[[ Document text open ]]

Comparative Genomic Assessment of Novel Broad-Spectrum Targets for Antibacterial Drugs

1Department of Biology, University of York, Box 373, Heslington, York YO10 5YW, UK
2Department of Chemistry, UMIST, Faraday Building, Sackville St, PO Box 88, Manchester M60 1QD, UK

Received 24 November 2003; Revised 24 March 2004; Accepted 1 April 2004

Copyright © 2004 Hindawi Publishing Corporation. This is an open access article distributed under the Creative Commons Attribution License, which permits unrestricted use, distribution, and reproduction in any medium, provided the original work is properly cited.

Abstract

Single and multiple resistance to antibacterial drugs currently in use is spreading, since they act against only a very small number of molecular targets; finding novel targets for anti-infectives is therefore of great importance. All protein sequences from three pathogens (Staphylococcus aureus, Mycobacterium tuberculosis and Escherichia coli O157:H7 EDL993) were assessed via comparative genomics methods for their suitability as antibacterial targets according to a number of criteria, including the essentiality of the protein, its level of sequence conservation, and its distribution in pathogens, bacteria and eukaryotes (especially humans). Each protein was scored and ranked based on weighted variants of these criteria in order to prioritize proteins as potential novel broad-spectrum targets for antibacterial drugs. A number of proteins proved to score highly in all three species and were robust to variations in the scoring system used. Sensitivity analysis indicated the quantitative contribution of each metric to the overall score. After further analysis of these targets, tRNA methyltransferase (trmD) and translation initiation factor IF-1 (infA) emerged as potential and novel antimicrobial targets very worthy of further investigation. The scoring strategy used might be of value in other areas of post-genomic drug discovery.

[[ Document text closed ]]

**What you will do**
Reproduce the antibacterial drug targets text word for word, from its title line through the end of the abstract.

[[ Data to examine open ]]

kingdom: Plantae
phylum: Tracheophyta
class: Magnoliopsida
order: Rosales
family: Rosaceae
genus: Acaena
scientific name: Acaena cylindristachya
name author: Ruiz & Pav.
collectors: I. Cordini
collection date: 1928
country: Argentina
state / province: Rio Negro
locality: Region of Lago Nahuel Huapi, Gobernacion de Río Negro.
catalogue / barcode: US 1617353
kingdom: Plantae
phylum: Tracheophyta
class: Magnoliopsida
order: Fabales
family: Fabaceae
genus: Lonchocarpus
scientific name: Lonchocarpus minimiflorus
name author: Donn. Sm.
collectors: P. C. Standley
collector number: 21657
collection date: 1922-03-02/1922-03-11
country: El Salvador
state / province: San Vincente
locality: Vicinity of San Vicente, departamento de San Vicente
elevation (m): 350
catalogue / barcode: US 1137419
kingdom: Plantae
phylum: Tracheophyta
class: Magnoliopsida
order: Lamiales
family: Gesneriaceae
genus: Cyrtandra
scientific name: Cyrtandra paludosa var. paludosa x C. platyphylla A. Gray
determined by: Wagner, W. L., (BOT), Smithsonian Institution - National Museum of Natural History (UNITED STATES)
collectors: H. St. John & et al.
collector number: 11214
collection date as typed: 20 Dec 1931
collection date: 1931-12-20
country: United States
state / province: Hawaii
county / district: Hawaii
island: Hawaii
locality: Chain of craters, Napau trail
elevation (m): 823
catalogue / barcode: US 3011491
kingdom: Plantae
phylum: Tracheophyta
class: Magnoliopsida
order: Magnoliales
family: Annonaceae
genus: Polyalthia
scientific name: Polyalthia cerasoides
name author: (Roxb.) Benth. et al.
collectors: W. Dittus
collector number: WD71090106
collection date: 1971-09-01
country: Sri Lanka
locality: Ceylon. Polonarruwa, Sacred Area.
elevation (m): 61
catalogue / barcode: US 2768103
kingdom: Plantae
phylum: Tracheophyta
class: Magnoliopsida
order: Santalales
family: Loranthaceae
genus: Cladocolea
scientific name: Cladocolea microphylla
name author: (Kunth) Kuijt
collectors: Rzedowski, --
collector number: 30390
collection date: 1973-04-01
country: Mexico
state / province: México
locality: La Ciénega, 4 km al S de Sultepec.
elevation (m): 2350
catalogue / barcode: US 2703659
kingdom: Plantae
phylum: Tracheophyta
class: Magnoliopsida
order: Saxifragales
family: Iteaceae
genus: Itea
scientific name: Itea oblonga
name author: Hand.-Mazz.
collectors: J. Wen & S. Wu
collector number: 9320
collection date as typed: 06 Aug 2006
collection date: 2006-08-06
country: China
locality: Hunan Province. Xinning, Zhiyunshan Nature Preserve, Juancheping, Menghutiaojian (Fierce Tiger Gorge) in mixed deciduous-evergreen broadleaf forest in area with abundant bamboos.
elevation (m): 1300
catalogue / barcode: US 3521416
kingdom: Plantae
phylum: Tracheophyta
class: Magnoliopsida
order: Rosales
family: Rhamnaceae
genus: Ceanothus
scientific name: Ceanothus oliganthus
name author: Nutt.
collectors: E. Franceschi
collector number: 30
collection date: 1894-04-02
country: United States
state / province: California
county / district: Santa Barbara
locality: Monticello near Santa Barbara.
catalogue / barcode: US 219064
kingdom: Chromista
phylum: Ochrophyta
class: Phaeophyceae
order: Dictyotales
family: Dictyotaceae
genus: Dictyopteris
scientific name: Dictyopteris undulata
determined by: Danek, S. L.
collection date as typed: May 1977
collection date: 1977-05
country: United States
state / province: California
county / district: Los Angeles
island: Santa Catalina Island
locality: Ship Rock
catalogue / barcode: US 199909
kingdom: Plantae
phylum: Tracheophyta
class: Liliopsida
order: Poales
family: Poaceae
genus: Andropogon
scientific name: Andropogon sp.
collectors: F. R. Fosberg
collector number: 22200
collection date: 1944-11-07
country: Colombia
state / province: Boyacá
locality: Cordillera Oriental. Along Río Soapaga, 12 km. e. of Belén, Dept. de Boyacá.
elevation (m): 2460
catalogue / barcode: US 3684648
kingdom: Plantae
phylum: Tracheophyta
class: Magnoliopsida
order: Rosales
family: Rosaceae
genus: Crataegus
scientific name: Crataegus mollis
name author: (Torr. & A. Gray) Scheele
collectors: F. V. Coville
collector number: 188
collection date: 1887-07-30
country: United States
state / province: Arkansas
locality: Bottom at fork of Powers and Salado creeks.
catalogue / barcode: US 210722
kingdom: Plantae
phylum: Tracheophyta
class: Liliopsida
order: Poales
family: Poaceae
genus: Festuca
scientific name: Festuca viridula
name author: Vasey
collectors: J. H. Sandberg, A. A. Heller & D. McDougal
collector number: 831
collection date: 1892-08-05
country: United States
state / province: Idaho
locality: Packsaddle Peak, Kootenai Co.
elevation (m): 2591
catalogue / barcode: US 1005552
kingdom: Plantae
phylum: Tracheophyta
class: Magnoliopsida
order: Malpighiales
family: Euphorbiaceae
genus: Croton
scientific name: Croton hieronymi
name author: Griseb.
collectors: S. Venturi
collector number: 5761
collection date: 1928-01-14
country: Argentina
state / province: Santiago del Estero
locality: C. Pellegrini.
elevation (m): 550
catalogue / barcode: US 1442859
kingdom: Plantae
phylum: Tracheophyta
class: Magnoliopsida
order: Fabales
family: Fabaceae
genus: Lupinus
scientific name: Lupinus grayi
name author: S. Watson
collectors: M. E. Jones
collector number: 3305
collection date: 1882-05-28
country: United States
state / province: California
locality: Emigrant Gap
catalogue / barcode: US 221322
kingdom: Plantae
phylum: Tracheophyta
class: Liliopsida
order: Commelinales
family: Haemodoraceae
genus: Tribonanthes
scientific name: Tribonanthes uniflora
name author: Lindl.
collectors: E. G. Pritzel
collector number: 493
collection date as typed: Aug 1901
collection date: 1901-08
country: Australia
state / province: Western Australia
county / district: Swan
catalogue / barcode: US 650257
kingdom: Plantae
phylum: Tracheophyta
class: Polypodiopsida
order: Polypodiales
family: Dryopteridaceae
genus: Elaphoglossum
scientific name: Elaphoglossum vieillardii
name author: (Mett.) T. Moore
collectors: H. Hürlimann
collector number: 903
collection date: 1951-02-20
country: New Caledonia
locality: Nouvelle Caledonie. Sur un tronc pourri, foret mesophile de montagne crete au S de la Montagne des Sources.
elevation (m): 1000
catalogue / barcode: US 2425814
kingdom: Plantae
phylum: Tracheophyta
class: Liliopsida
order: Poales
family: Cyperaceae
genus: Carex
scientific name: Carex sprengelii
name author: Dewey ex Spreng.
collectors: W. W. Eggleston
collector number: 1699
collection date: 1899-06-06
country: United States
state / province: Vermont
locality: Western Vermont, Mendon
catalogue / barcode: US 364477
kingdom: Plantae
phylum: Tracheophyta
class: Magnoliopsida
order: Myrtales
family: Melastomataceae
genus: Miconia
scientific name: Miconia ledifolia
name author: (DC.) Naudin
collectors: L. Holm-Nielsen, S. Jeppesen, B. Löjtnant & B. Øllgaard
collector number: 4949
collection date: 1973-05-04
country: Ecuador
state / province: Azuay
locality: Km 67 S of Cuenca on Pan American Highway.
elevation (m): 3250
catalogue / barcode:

[[ Data to examine closed ]]

**Output of the exercise**
Comparative Genomic Assessment of Novel Broad-Spectrum Targets for Antibacterial Drugs

1Department of Biology, University of York, Box 373, Heslington, York YO10 5YW, UK
2Department of Chemistry, UMIST, Faraday Building, Sackville St, PO Box 88, Manchester M60 1QD, UK

Received 24 November 2003; Revised 24 March 2004; Accepted 1 April 2004

Copyright © 2004 Hindawi Publishing Corporation. This is an open access article distributed under the Creative Commons Attribution License, which permits unrestricted use, distribution, and reproduction in any medium, provided the original work is properly cited.

Abstract

Single and multiple resistance to antibacterial drugs currently in use is spreading, since they act against only a very small number of molecular targets; finding novel targets for anti-infectives is therefore of great importance. All protein sequences from three pathogens (Staphylococcus aureus, Mycobacterium tuberculosis and Escherichia coli O157:H7 EDL993) were assessed via comparative genomics methods for their suitability as antibacterial targets according to a number of criteria, including the essentiality of the protein, its level of sequence conservation, and its distribution in pathogens, bacteria and eukaryotes (especially humans). Each protein was scored and ranked based on weighted variants of these criteria in order to prioritize proteins as potential novel broad-spectrum targets for antibacterial drugs. A number of proteins proved to score highly in all three species and were robust to variations in the scoring system used. Sensitivity analysis indicated the quantitative contribution of each metric to the overall score. After further analysis of these targets, tRNA methyltransferase (trmD) and translation initiation factor IF-1 (infA) emerged as potential and novel antimicrobial targets very worthy of further investigation. The scoring strategy used might be of value in other areas of post-genomic drug discovery.